Il pertugio femminile si bagnava rapidamente facilitando le escursioni del membro maschile e aumentando il piacere della coppia.
La ragazza strideva stringendo i muscoli pelvici e infossando le unghie nella schiena del suo amante, e presto Andrea rallentò sentendo prossimo l'orgasmo.
Ma anche lei trattenne il respiro, contraendo la schiena e buttando indietro il capo, come in uno spasimo mortale subito seguito da una violenta spinta del bacino contro i lombi del maschio mentre un lungo lamento prendeva voce dalle sue labbra. Un urlo seguì, che echeggiò nella notte, una specie di lugubre ululato che subito dopo si frammentò in corte grida, ritmate con violenti movimenti del bacino intorno alla verga che ancora la riempiva e la dilatava. Anche l'uomo si lasciò andare con un gemito simile, mentre sentiva il liquido vitale lasciare i propri fianchi e inondare il ventre della ragazza.
Riempita di caldo umore, l'orgasmo della ragazza si prolungò riacquistando vigore, con nuova urla selvagge, rantoli ringhianti e una rinnovata stretta delle cosce intorno al bacino dell'uomo.
Il doppio orgasmo si protrasse per un tempo che sembrava infinito, reiterato a ogni spinta dell'uomo e a ogni contrazione della donna, finchè i due si ritrovarono d'improvviso al buio. La Luna, nel lento moto terrestre, era stata celata da un cespuglio di mugo.
La principessa esalò un lungo alito lamentoso come svuotandosi di un'energia rimasta repressa per secoli mentre il maschio sedava il proprio respiro affannoso.
Quando Andrea si riprese da un misterioso torpore in cui era caduto senza accorgersene, una ragazza nuda, in carne e ossa, lo stava guardando, seduta sul bordo dello stagno di ninfee, una mano appoggiata sull'erba, un dolce sorriso che le allungava gli occhi, ridotti a due sottili fessure nell'ombra della notte. Un manto di capelli neri le scivolava su una spalla coprendo un seno.
“Cosa è successo?

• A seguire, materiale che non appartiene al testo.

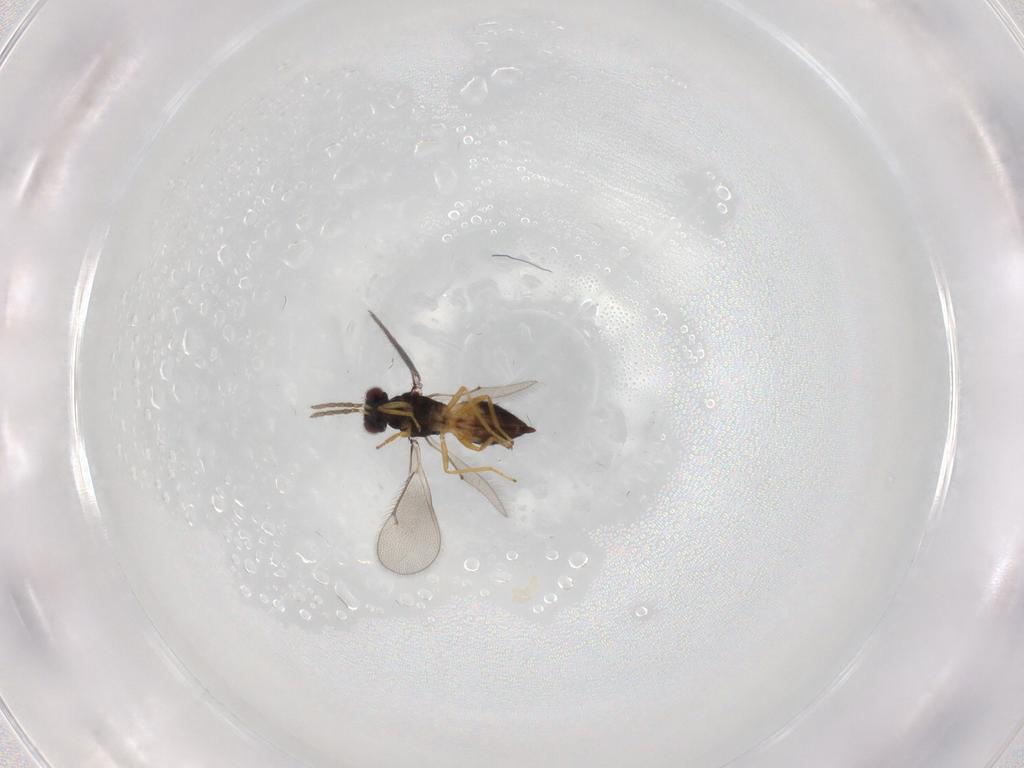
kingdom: Animalia
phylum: Arthropoda
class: Insecta
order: Hymenoptera
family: Eulophidae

Dove siamo?” Si chiese il toscano, guardandosi intorno spaesato.
La ragazza si alzò in piedi per prima e i suoi capelli si distribuirono lungo il corpo affiorando intorno alle cosce, la catenina dorata le pendeva dal collo insinuandosi tra i seni; tese una mano all'ombra che stava seduta, del tutto incurante di trovarsi completamente nuda di fronte alla persona che fino a poco prima era un estraneo.

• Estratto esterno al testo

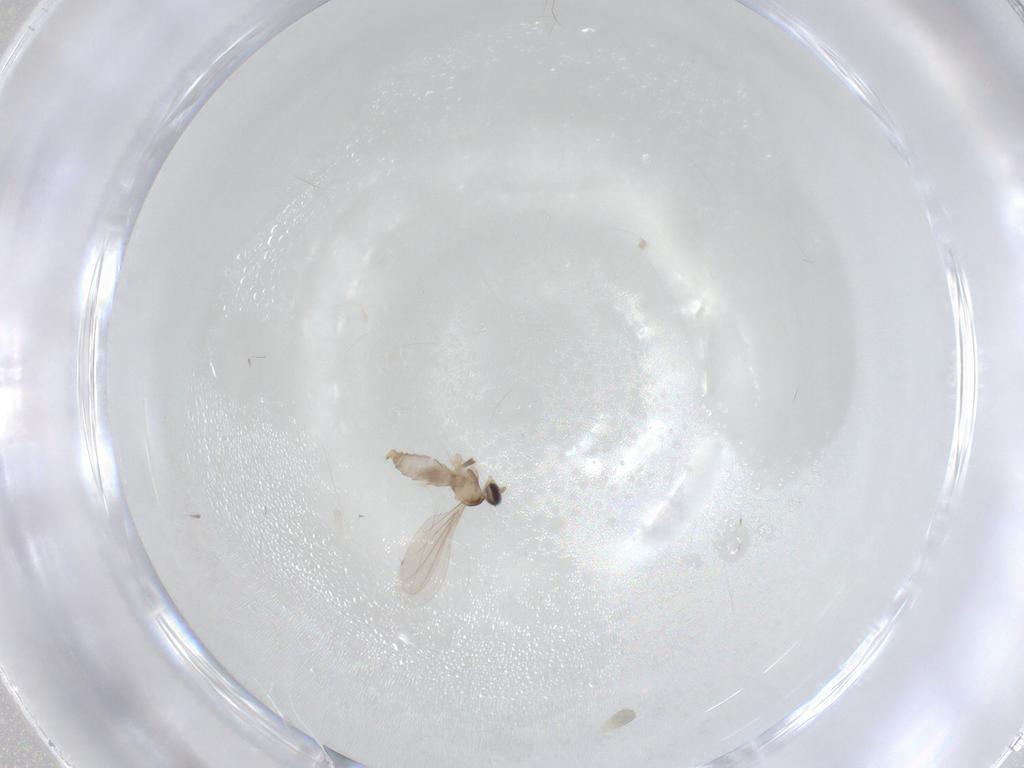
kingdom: Animalia
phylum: Arthropoda
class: Insecta
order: Diptera
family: Cecidomyiidae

“Eroe senza spada e senza destriero”, cominciò a sussurrare la principessa in un italiano perfetto, “tu stanotte mi hai liberata da un incantesimo che mi ha incatenata per secoli. Regina dei lupi di notte, il mio corpo si dissolveva in farfalle di giorno, rendendomi inaccessibile a ogni aiuto umano fino al tramonto successivo in cui le farfalle si riunivano trasformandomi solo per alcuni istanti in donna per poi riprendere le sembianze di lupa. E solo nelle notti di Luna piena mi fu consentito di mantenere di poco più a lungo le mie sembianze umane, per ballare nei riflessi lunari su questo lago di ninfee dove la mia anima di principessa riposava racchiusa dai boccioli rosati, alla corte dei lupi, sotto lo sguardo attento degli abeti. Finché fosse giunto un giorno un guerriero da mondi lontani per spezzare questa catena che alla leggenda mi teneva avvinta. Ora a te io dono il mio corpo e il mio cuore!”

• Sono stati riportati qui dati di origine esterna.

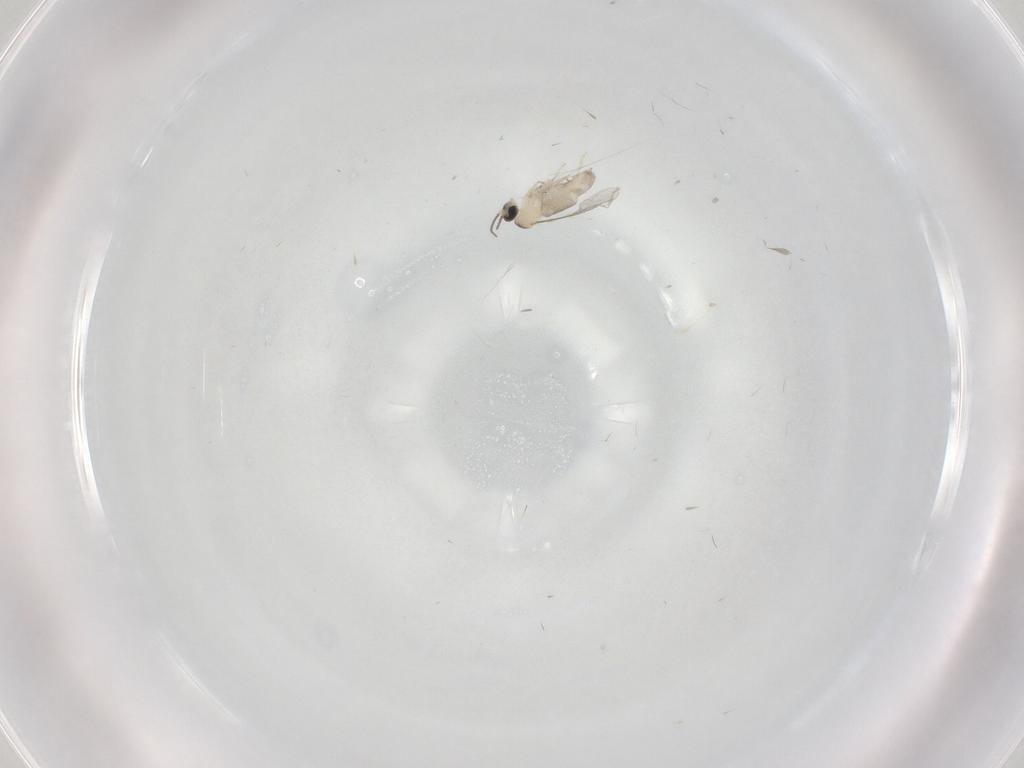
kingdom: Animalia
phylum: Arthropoda
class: Insecta
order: Diptera
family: Cecidomyiidae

“Ma io”, rispose bofonchiando Andrea sempre più stupefatto, “io per la verità non ho fatto nulla, davvero!”
La ragazza gli sorrise piegando la testa di lato e i suoi capelli, rapiti dal vento, furono sollevati mescolandosi alla notte, come un antico vessillo. La Luna, superato il mugo, riprese a brillare sul ciondolo d'oro e sui capezzoli della giovane, bagnati da gocce di rugiada.
Allungò una mano verso Andrea e il suo sorriso si trasformò in una sommessa risata: “Dammi qualcosa per coprirmi”, sussurrò incoraggiante, “non vedi che sono tutta nuda?”